Taylor leaves his life behind like a man who has survived a fire and sees a chance to disappear before the smoke clears.
Then there is Holloway, the hollow man, a cop who has destroyed his marriage. He pays a prostitute to pretend to be his ex-wife. The prostitute is found dead; the name of Holloway's ex-wife written on her body.
This is a nightmare.
There is a collision of circumstance. Holloway is investigating the disappearance of Andrew Taylor. He visits the family home. "He was a discarnate longing that lurked over that deserted and fatherless family."

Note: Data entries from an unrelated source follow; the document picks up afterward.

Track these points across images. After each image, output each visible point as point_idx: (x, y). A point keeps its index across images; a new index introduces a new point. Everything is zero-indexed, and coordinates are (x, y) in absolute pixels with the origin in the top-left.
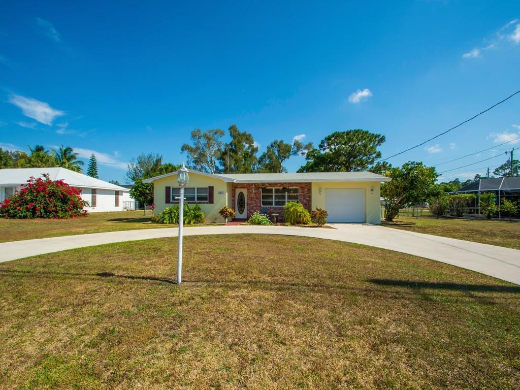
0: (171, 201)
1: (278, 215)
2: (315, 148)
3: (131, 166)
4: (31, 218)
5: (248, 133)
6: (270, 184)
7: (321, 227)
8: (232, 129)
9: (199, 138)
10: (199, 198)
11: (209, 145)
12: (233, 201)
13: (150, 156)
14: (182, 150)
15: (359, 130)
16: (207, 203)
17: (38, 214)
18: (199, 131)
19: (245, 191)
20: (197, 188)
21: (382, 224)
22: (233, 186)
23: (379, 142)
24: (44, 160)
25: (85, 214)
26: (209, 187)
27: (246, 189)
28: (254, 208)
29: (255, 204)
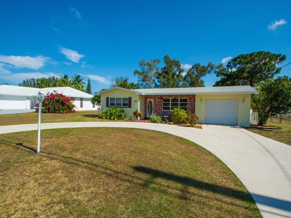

Most of the characters in this book are discarnate. They wander the pages looking for meaning in loss. Nobody is who they once were. People change their names because they can no longer live with themselves. Or because nobody can any longer live with them.
The characters are strange; the places stranger. Cross is a British writer now living in New Zealand. Here we are in a very odd place called Rotorua which Holloway mishears as "Road to Ruin", a place where there "remained something of the frontier about it, as if Rotorua stood on the hinterland between worlds".
That's good travel writing. This is great thriller writing. It is haunted by genuinely disturbed, very real characters. Cross' great gift is to place them at a slight remove from reality: the place you might easily inhabit if life became a little more dreamlike and dreams a little more real.
You can see his characters. There's Lenny, a bit mad, very intense, utterly loyal who "looked like a once-boyish pop star who, through unusual circumstances, had spent ten years as a prisoner of the Viet Cong".
So, funny, and sharp and brilliantly observed.
And, without giving anything away, Holloway Falls has one of the best closing lines ever: "And then he was happy."